What makes a Great Coach? Top 10 practices of the world’s best coaches.
Freshly landed is What Makes a Great Coach? by Emma Doyle with Natalie Ashdown. What is so unputdownable about this book is the succinct style, clear layout, and informative, accessible wisdom. I read it in a gulp – excited to discover the gold within – but fully intend to return for a leisurely and thoughtful re-read. I particularly look forward to completing the reflections which conclude each Practice section. Having these questions to ponder, is not only personally rewarding, but also adds to my stockpile of great questions to adapt and use in my future coaching sessions.
This book, I know, will also become a closely consulted guide for the many coaching situations in which I find myself wondering, what should I ask here? Indeed, the answer may well be not to ask anything, to pause (wonderful insight from Damian ‘Damo’ Carmody-Stephens quoted within).
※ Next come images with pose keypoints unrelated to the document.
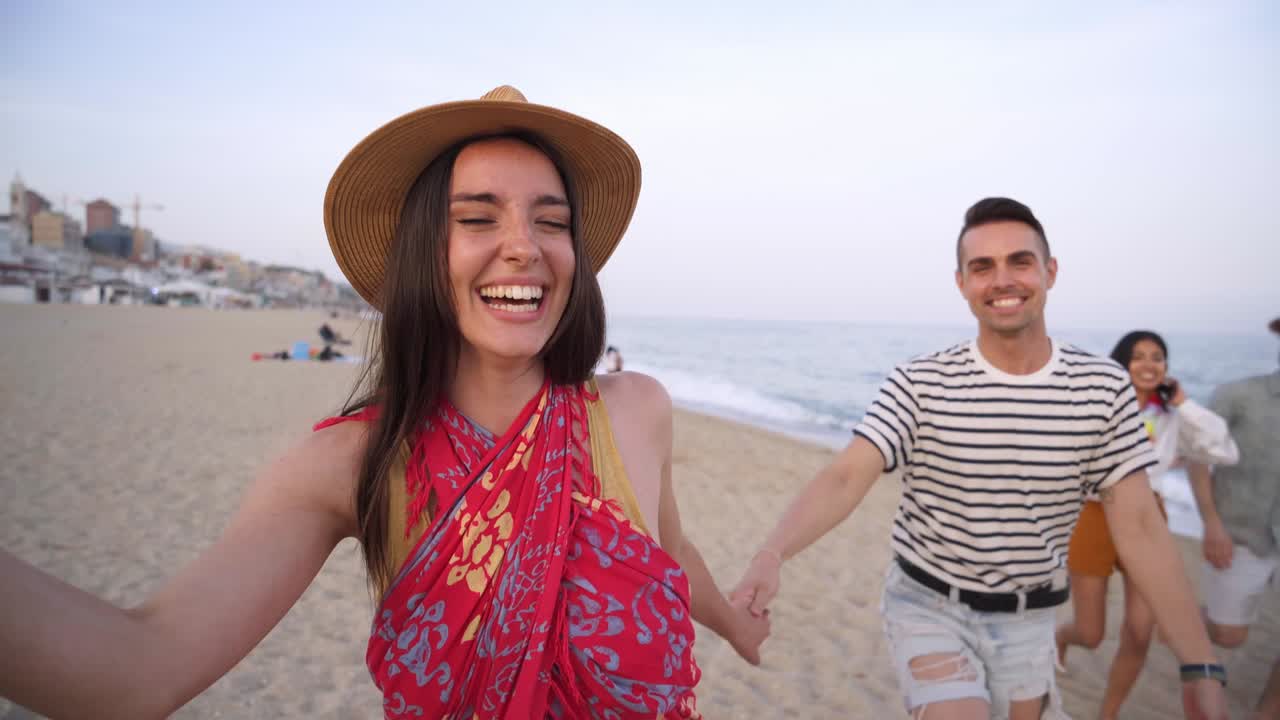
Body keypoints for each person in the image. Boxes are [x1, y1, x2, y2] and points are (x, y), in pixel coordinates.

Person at [0, 85, 768, 719]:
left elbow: (670, 553)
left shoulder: (637, 411)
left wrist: (733, 623)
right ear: (425, 254)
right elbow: (140, 669)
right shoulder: (348, 463)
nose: (524, 246)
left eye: (552, 221)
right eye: (477, 218)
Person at [730, 197, 1230, 720]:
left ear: (1050, 272)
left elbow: (1142, 526)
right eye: (983, 267)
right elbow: (846, 475)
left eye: (1020, 262)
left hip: (1032, 617)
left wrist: (1200, 664)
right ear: (962, 283)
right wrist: (772, 554)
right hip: (928, 606)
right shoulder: (921, 381)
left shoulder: (1101, 388)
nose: (1002, 280)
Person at [1055, 330, 1238, 720]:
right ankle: (1061, 638)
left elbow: (1223, 449)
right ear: (1122, 363)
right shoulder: (1099, 405)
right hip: (1094, 514)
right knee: (1090, 633)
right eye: (1138, 356)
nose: (1148, 364)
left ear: (1166, 367)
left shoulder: (1172, 416)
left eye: (1157, 357)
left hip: (1149, 514)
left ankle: (1109, 713)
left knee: (1140, 632)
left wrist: (1184, 402)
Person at [1191, 317, 1280, 720]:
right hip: (1240, 533)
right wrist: (1211, 523)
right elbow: (1197, 456)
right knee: (1227, 635)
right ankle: (1192, 619)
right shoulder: (1238, 394)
The research for this book encompasses over 500 coaches and those named within it are listed alphabetically with their three-word answers to ‘What makes a great coach’? It is fabulous fun to see the famous – and the not so famous – among the listing and notice the congruence among them regarding the top qualities they value in great coaches, and of course to measure these up against oneself, for self-congratulations when claimed and to stretch when not yet reached.
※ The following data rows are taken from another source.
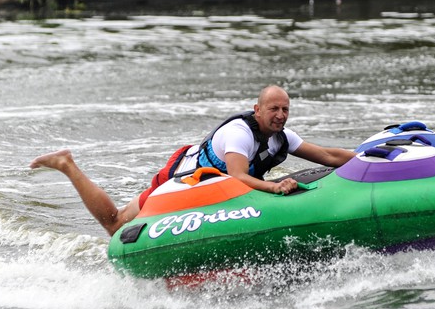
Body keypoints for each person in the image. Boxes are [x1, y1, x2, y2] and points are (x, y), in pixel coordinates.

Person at [29, 85, 356, 236]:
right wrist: (273, 187)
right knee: (116, 225)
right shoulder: (240, 133)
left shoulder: (282, 137)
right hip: (183, 182)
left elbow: (328, 156)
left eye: (285, 109)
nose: (280, 115)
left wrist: (372, 157)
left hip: (216, 193)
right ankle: (67, 164)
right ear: (258, 110)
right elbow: (238, 176)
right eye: (274, 109)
The 10 practices are so compelling, presented as they are embedded within the context of Emma’s own narrative, thus giving the distilled wisdom of great coaches in her own authentic words as she grew from a young inexperienced coach to the heights she has attained today as coach, mentor, and highly sought-after keynote speaker. Natalie accompanies Emma on her journey as an accomplished Master Certified Coach (MCC), adding perceptive comments and asking laser questions at key points, as is her practice.
All the 10 practices have resonance for us at my manifesto. If we were to attempt to single one out, it would be Practice #7: Listening. The power of listening is so underrated. In the coaching context, and to be honest, in all our relationships, listening, really listening, is integral to all authentic interactions; from it all else flows.